During the break, a woman on the younger team, a new international student, came to me and asked why I was wearing a White Sox cap. I told her I live in Chicago. She said, “Oh, I’m also from there.” She asked what I am doing there, and I told her I am getting a seminary degree and serving the church in Chicago. She responded that she was from a famous and old church in the city. I asked her: “Are you a missionary?” She said, “Yeah.”
I told her that, almost twenty years ago, someone just like her shared the gospel with me. Eighteen years ago, a missionary from a prestigious Chicago school was charged by her church to come to my university and share the gospel. Eighteen years later, I came back and encouraged their missionaries on the baseball field.
In those years I experienced a university revival. I confidently use the term revival. In Shanghai, most of the young people involved in our church network come from the universities. Could you imagine that a college campus fellowship would lead to more than ten full-time ministers, twenty years down the road? It is hard to imagine, unless it was worked by the Holy Spirit.
In those ten years, the Holy Spirit was moving. We knocked on dormitory doors and asked people, “Have you heard about the gospel? I want to share the gospel with you.” Once, I talked with a guy for an hour. I used an evangelistic pamphlet and at the end asked if he wanted to make a prayer of decision. He said no. But someone sleeping in the bunk bed behind him popped up and said, “I do!” I said, “What? I didn’t even know anyone was there!”

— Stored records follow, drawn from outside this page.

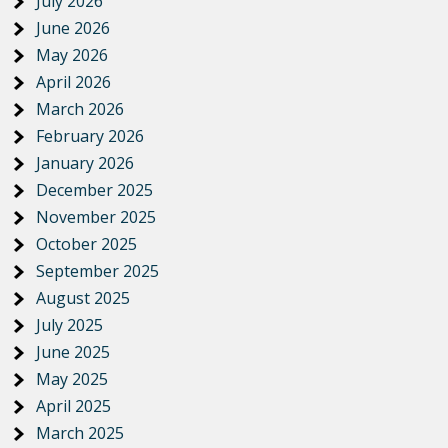
July 2026
June 2026
May 2026
April 2026
March 2026
February 2026
January 2026
December 2025
November 2025
October 2025
September 2025
August 2025
July 2025
June 2025
May 2025
April 2025
March 2025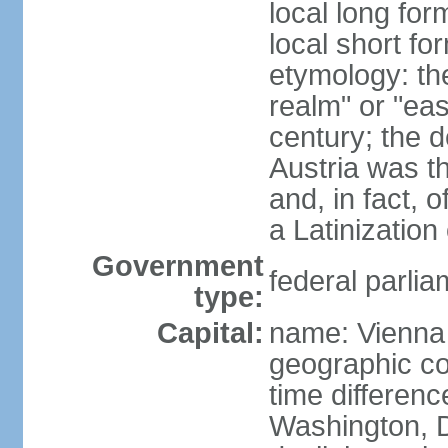
local long for
local short fo
etymology: t
realm" or "ea
century; the d
Austria was t
and, in fact, 
a Latinizatio
Government
federal parlia
type:
Capital:
name: Vienna
geographic co
time differen
Washington, D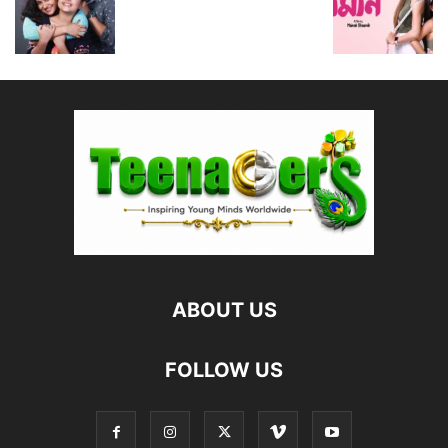
ABOUT US
FOLLOW US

This guy prayed to receive Christ with me, and I took him through follow-up training materials. Maybe I would not use those materials now, but it worked. I took this new Christian with me to knock on dormitory doors, and we would say, “Do you have ten minutes? I want to share some good news with you.” People converted and became Christians. Ten or fifteen years later, they are full-time ministers for the gospel. It was amazing!
After we graduated, we kept sharing the gospel in the marketplace and in our offices. We wanted to share our testimony with others, and the group of Christians that started in the university kept growing. One person told another, one life influenced another life, and more and more people became Christians. One brother had twenty people coming to his home for Bible studies. At this point he had never attended a church, only small groups. We did not know what we should do, or what would be next.

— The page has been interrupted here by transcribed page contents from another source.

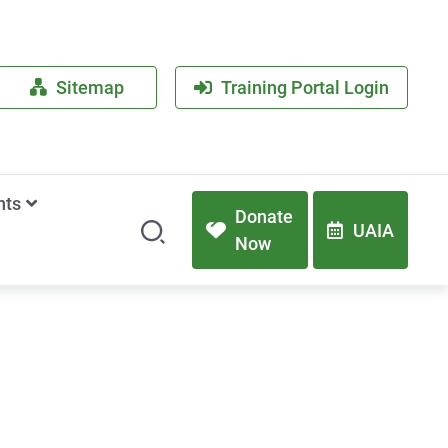
Sitemap
Training Portal Login
nts
Donate
UAIA
Now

I joined an existing church, which was very old-fashioned. God brought me into a church after I was in the wilderness for one year without any connection to or ability to find a church—this was before email and cell phones. In Shanghai at this time, the fellowship group leaders from the universities talked together and wondered what would be next.
“I have twenty-plus people in my house, my living room is not big enough,” they said. “I heard there are some assemblies called a church. People gather there on Sunday mornings, instead of Friday night.”

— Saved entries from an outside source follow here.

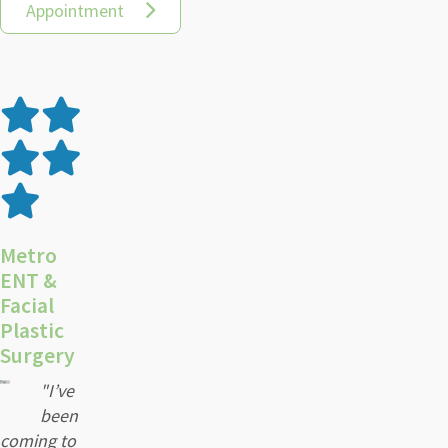
Appointment
Metro
ENT &
Facial
Plastic
Surgery
"I’ve
been
coming to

Our old-fashioned church had about twenty-five people. One of these fellowship groups came to our church and said, “You are a church, can we join you?” Our leaders laughed. “We have twenty-five people; you have thirty-five. Do you call that joining us?”
Desperate leaders were asking for help.
In 2003, we started a church-planting network in Shanghai. The churches would gather for theological training, with questions like: “What is the gospel? What is the church? What is baptism?” (We had practiced this independently of the church for a long time.) “What is communion? What are the signs of the church? Where do we go next?” Initially, we were not planting churches, just doing whatever we could to help.